CNBC’s website said that SeaIntel's report clarified that in light of falling fuel prices, ships can buy more fuel and take the longer Cape of Good Hope route — compared with the route passing through the Suez Canal — at a faster speed, which would save time and, on average, $235,000 per voyage. The report also indicated that from October to February, 115 vessels returning to Asia from northern Europe and the US East Coast sailed around South Africa instead of using a canal.

In several press releases, statements, speeches and phone calls to TV shows, Suez Canal Authority chief Adm. Mohab Mamish said that 115 vessels represent only a fraction of the more than 17,000 vessels that passed through the Suez Canal in 2015. He also noted that since the canal was improved to handle larger vessels, its earnings are no longer measured simply by how many ships pass through, but rather by the number of vessels and their cargo.

The Cape of Good Hope route, he added, is a substantial 12 days longer than the route through the Suez Canal.

Tarek Hassanein, the Suez Canal Authority’s media officer, told Al-Monitor the authority isn’t concerned by SeaIntel’s report that the drop in fuel prices makes it less expensive for ships to travel the longer route.

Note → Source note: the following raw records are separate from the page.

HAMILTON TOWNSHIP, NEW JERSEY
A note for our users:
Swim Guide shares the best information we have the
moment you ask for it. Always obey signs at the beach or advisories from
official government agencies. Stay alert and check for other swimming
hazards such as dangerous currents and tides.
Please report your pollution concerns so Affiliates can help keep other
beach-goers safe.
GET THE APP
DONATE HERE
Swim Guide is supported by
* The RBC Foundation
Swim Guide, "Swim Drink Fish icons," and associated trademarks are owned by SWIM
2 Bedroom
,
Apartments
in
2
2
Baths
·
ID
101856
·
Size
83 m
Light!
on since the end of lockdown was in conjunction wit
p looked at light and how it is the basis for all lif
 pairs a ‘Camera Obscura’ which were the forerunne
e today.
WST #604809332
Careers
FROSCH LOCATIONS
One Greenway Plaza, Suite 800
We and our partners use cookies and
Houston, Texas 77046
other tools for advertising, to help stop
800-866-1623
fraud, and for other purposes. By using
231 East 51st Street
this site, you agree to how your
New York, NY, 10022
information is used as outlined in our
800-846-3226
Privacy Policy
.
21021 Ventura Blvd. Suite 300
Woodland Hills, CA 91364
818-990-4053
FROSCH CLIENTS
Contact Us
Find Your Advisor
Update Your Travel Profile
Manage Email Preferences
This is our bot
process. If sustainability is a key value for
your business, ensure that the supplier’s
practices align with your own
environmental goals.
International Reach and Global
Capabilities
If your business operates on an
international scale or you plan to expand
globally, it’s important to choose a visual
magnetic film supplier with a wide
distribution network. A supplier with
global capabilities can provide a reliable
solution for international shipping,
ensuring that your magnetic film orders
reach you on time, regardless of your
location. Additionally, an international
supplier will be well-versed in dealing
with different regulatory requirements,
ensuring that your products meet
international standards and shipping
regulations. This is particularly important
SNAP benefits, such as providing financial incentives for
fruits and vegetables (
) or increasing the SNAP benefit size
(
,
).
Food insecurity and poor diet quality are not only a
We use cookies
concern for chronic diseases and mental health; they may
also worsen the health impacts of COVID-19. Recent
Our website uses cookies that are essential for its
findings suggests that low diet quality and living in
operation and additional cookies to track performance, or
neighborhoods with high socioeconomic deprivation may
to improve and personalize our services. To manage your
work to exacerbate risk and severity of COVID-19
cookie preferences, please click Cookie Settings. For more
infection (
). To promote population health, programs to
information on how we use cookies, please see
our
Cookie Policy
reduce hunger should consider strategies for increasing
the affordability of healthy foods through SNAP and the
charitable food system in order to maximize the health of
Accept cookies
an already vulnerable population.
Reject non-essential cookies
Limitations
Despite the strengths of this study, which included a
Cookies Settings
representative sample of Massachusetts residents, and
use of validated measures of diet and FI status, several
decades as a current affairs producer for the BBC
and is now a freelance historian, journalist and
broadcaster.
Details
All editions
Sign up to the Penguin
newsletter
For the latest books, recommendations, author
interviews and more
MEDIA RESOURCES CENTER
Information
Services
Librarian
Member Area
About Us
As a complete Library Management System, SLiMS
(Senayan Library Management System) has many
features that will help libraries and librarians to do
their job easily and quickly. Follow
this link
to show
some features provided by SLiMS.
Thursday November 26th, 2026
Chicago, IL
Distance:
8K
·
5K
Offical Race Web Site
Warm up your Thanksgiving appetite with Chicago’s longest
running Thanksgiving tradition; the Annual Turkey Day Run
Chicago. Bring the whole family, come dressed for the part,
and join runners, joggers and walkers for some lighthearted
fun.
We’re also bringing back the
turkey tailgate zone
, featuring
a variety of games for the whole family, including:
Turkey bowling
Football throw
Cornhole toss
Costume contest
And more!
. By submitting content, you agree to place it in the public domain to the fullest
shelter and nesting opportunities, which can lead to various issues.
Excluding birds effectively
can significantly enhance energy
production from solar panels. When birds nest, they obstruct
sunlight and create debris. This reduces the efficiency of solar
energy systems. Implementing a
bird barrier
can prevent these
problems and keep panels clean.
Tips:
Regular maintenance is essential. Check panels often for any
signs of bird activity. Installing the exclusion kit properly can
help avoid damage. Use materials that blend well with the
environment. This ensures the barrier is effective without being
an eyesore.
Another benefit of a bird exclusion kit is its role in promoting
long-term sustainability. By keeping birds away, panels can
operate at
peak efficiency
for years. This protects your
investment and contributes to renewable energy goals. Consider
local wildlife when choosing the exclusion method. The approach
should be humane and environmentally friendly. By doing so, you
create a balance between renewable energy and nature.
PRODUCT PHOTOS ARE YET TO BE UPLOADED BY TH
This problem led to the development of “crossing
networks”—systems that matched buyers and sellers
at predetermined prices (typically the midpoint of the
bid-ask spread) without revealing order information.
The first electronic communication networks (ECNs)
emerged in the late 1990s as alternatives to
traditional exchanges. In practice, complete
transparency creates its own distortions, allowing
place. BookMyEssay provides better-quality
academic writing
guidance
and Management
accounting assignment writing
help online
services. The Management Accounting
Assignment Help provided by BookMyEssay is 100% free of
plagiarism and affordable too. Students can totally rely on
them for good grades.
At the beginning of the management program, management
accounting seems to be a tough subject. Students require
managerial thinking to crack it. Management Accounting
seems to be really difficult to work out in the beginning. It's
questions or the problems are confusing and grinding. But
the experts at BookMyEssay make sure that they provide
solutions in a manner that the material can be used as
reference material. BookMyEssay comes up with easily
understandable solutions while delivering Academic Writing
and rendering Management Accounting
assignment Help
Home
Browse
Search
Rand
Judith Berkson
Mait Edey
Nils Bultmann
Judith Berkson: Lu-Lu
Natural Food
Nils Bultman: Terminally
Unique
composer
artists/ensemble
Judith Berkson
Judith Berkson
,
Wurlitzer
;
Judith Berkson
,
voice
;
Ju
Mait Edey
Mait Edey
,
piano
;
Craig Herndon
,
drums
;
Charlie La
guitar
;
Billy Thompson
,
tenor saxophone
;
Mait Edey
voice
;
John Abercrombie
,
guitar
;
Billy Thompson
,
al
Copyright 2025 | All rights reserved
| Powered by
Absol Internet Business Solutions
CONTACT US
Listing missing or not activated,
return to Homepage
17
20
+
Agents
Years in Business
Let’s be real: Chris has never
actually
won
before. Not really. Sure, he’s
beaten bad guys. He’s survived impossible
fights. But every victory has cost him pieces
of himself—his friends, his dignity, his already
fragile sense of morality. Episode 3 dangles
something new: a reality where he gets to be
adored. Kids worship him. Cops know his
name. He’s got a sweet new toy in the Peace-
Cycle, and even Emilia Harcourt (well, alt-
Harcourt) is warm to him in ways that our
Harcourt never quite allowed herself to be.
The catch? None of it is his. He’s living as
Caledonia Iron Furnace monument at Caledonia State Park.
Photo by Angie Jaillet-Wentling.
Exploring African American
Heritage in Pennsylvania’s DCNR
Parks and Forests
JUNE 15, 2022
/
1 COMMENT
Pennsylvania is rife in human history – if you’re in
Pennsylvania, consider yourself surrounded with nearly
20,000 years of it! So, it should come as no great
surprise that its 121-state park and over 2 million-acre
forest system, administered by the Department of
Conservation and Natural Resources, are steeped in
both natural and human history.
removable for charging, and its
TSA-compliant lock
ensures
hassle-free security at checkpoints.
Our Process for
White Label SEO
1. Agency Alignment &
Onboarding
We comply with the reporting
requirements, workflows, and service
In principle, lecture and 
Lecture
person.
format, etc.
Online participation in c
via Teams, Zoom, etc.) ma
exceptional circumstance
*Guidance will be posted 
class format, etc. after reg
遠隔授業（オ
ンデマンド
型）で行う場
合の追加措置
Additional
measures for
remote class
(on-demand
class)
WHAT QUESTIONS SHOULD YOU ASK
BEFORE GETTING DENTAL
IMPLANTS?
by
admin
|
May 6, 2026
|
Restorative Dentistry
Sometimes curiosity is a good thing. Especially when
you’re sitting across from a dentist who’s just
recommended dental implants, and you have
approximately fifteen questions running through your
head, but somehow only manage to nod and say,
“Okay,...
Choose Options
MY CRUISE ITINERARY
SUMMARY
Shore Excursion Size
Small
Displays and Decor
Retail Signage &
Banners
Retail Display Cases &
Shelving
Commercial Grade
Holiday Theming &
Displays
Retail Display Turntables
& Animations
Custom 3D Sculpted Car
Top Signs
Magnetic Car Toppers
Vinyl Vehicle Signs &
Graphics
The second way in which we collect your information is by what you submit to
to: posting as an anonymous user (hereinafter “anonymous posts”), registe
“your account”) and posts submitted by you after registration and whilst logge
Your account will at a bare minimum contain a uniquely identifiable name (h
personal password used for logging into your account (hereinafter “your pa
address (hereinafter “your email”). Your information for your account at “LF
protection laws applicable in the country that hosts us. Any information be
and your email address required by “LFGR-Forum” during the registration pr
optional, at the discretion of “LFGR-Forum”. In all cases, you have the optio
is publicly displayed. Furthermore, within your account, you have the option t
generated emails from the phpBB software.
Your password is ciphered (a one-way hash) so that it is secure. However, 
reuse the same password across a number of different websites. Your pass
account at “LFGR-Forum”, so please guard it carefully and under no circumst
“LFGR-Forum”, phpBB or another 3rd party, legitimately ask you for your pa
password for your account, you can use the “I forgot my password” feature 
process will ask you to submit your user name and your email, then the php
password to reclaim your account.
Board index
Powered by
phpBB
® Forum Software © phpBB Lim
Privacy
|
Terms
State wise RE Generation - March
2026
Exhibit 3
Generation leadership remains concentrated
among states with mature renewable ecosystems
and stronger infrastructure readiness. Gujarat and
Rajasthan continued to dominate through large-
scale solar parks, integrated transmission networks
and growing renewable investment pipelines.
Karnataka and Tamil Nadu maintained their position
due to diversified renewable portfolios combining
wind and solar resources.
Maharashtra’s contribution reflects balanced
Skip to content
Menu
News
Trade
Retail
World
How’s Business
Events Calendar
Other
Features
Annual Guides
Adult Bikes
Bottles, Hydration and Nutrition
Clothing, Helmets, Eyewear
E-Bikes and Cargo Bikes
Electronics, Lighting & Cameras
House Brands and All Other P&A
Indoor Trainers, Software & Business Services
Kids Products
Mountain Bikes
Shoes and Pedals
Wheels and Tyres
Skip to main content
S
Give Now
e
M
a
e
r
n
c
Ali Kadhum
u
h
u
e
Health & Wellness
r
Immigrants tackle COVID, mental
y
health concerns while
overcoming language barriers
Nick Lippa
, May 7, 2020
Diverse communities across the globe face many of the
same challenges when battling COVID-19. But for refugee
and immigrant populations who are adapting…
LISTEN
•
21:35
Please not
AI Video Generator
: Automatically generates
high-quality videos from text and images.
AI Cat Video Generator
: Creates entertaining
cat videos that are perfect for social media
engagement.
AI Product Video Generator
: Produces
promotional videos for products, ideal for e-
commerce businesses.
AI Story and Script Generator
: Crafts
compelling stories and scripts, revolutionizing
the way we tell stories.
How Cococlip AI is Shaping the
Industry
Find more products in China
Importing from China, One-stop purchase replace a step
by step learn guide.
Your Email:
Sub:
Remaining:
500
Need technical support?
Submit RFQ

A news release from the authority noted fuel prices dropped from $110 per barrel in mid-2014 to $30 a barrel in the last quarter of 2015. However, despite the drop, the Suez Canal earned $401.4 million in February 2016, a 5.1% increase compared with the February 2015 figure of $381.9 million. It said 1,300 vessels sailed through the canal in February 2016, a 6.6% increase compared with February 2015, which saw 1,219 vessels. The total load of all vessels in February 2015 was 77.7 million tons, compared with 73 million tons in February 2014, a 6.4% increase.

The news release added that 17,483 vessels passed through the canal in all of 2015, an increase of 2% compared with 2014, while the net loads reached 998.7 million tons, an increase of 3.7% over 2014. Consequently, 2015 earnings reached a record 40 billion Egyptian pounds (about $4.5 billion at current exchange rate).

This shows that vessels keep using the Suez Canal despite its tariffs and the oil slump. Mohamed Kamel, a navigation researcher, attributes this to sailing schedules.

“Despite the global economic crisis, some vessels are still bound by [strict] sailing schedules,” he said.

Said Ayoub, former captain and navigation expert, told Al-Monitor it’s not just a matter of increasing speed to make up for a longer route.

“It is not logical to assume that vessels may increase their speed to reduce the sailing time via the Cape of Good Hope route, since vessels abide by different speed limits in straits and among commercial fleets. The speed is controlled to a great extent by the load and the weather conditions, which are factors that professional transport companies try to avoid by opting for shorter routes.”

He said the Suez Canal will remain less costly despite the drop in fuel costs because longer distances “reduce the lifespan of each vessel and increase maintenance costs and possibly the quantity of defective transported goods, food commodities in particular.” Concerning SeaIntel's report, he said, “The 115 vessels mentioned in the report might have carried goods from Europe or America to Africa or vice versa, but part of the goods were addressed to the countries of the western cost of Africa, so they were obliged to sail through the Cape of Good Hope.”

Farag Abdel Fattah, an economics professor with the faculty of economics and political science at Cairo University, told Al-Monitor that lower fuel costs could actually work in the canal’s favor.

“Lower oil prices will consequently reduce the shipping costs, which may promote imports and exports between Asia and Europe — thus increasing [competition and traffic] and leading to crammed sailing schedules. To meet the schedules, the vessels will be forced to take the Suez Canal route.”